Updated on 01 July 2009

By Jonathan Miller

The man who continues to insist he won the Iranian presidential election, Mir Hossein Mousavi, is proving persistently brazen in his defiance.

Protesters in Iran (credit:Reuters)

Mir Hossein Mousavi has unleashed a vehement denunciation of the result, in which he has challenged the authority of Iran's supreme leader, Ayatollah Ali Khamenei. 

It is a brave move given that Iran's Basij militia today called for an investigation of Mousavi, accusing him of "disturbing national security", which is punishable by 10 years in jail. 

On his website, Mousavi said President Mahmoud Ahmadinejad's future government would be "illegitimate" and in another article, Mousavi wryly observes the deafening silence from senior Shia clerics who have not condemned his challenge to Khamenei.  It is because they cannot lie before God, he suggests.

Mass protests have died down, but new, undated pictures are still being posted on the web.  It is believed that across the country thousands may now have been arrested by riot police, Revolutionary guards and Basij paramilitaries.

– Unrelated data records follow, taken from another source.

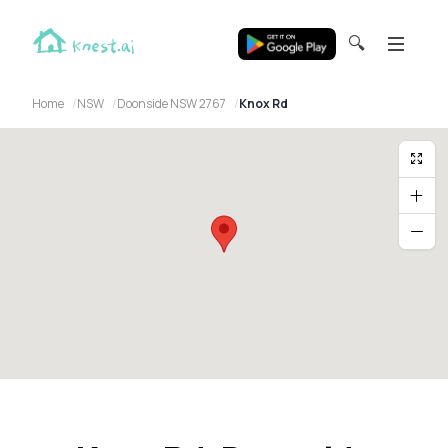
🔍
Home
NSW
Doonside NSW 2767
Knox Rd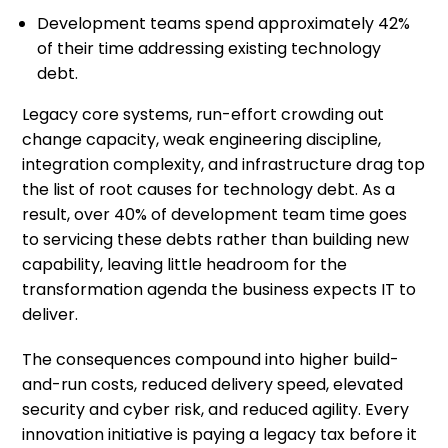
Development teams spend approximately 42%
of their time addressing existing technology
debt.
Legacy core systems, run-effort crowding out
change capacity, weak engineering discipline,
integration complexity, and infrastructure drag top
the list of root causes for technology debt. As a
result, over 40% of development team time goes
to servicing these debts rather than building new
capability, leaving little headroom for the
transformation agenda the business expects IT to
deliver.
The consequences compound into higher build-
and-run costs, reduced delivery speed, elevated
security and cyber risk, and reduced agility. Every
innovation initiative is paying a legacy tax before it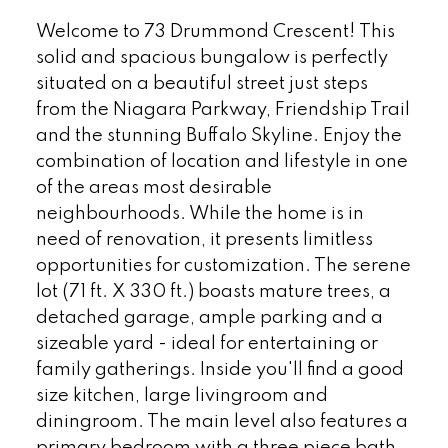
Welcome to 73 Drummond Crescent! This
solid and spacious bungalow is perfectly
situated on a beautiful street just steps
from the Niagara Parkway, Friendship Trail
and the stunning Buffalo Skyline. Enjoy the
combination of location and lifestyle in one
of the areas most desirable
neighbourhoods. While the home is in
need of renovation, it presents limitless
opportunities for customization. The serene
lot (71 ft. X 330 ft.) boasts mature trees, a
detached garage, ample parking and a
sizeable yard - ideal for entertaining or
family gatherings. Inside you'll find a good
size kitchen, large livingroom and
diningroom. The main level also features a
primary bedroom with a three piece bath,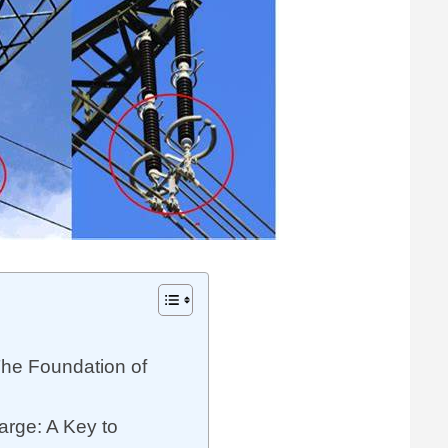
The Foundation of
rge: A Key to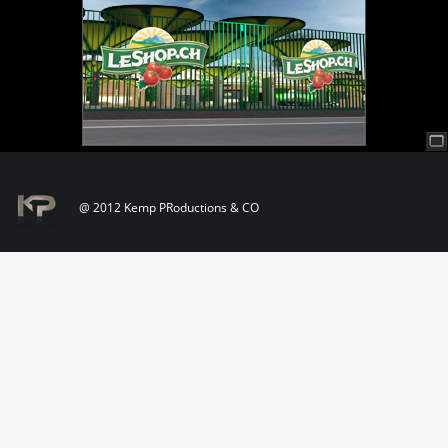
@ 2012 Kemp PRoductions & CO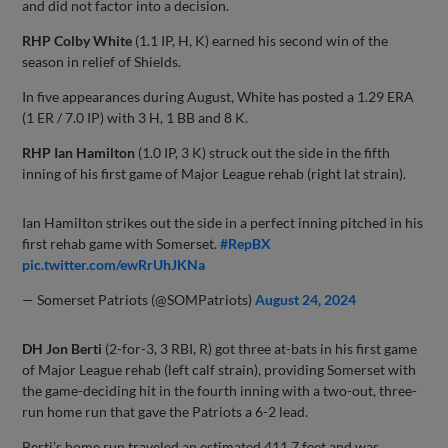
and did not factor into a decision.
RHP Colby White
(1.1 IP, H, K) earned his second win of the
season in relief of Shields.
In five appearances during August, White has posted a 1.29 ERA
(1 ER / 7.0 IP) with 3 H, 1 BB and 8 K.
RHP Ian Hamilton
(1.0 IP, 3 K) struck out the side in the fifth
inning of his first game of Major League rehab (right lat strain).
Ian Hamilton strikes out the side in a perfect inning pitched in his
first rehab game with Somerset.
#RepBX
pic.twitter.com/ewRrUhJKNa
— Somerset Patriots (@SOMPatriots)
August 24, 2024
DH Jon Berti
(2-for-3, 3 RBI, R) got three at-bats in his first game
of Major League rehab (left calf strain), providing Somerset with
the game-deciding hit in the fourth inning with a two-out, three-
run home run that gave the Patriots a 6-2 lead.
Berti’s home run traveled an estimated 411.7 feet and was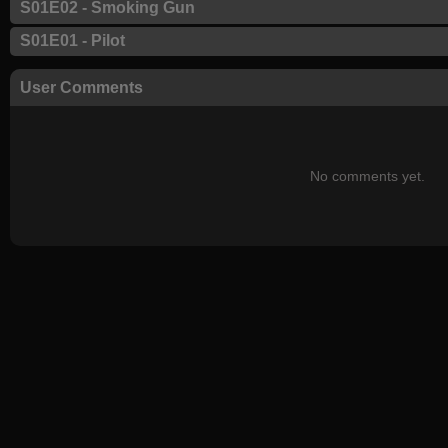
S01E02 - Smoking Gun
S01E01 - Pilot
User Comments
No comments yet.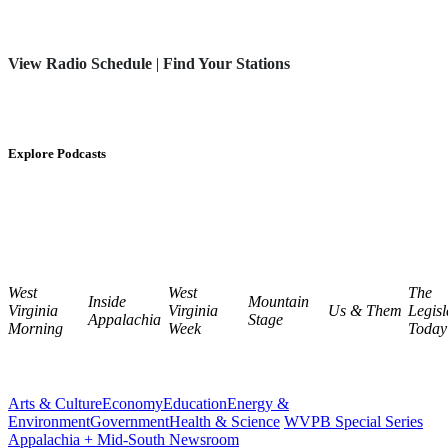
View Radio Schedule
|
Find Your Stations
Explore Podcasts
West
West
The
Inside
Mountain
Virginia
Virginia
Us & Them
Legisl
Appalachia
Stage
Morning
Week
Today
Arts & Culture
Economy
Education
Energy &
Environment
Government
Health & Science
WVPB Special Series
Appalachia + Mid-South Newsroom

Mr Mousavi today demanded the release of detainees that he called "the children of the Revolution", language pointedly suggesting a betrayal of the ideals of the Islamic Revolution.

In New York, international human rights groups claimed political prisoners in Iran were being forced to make false confessions.

Iran accuses foreign powers, particularly Britain and the United States, of attempting to orchestrate another "colour revolution".

The row over the detention of locally employed British embassy staff rumbles on, although it has now been reported that all but one of the nine originally arrested have now been freed.

An Iranian news agency had earlier said one of the embassy staff had played "a remarkable role during recent unrest, managing it behind the scenes".  The British government calls the allegations "unfounded".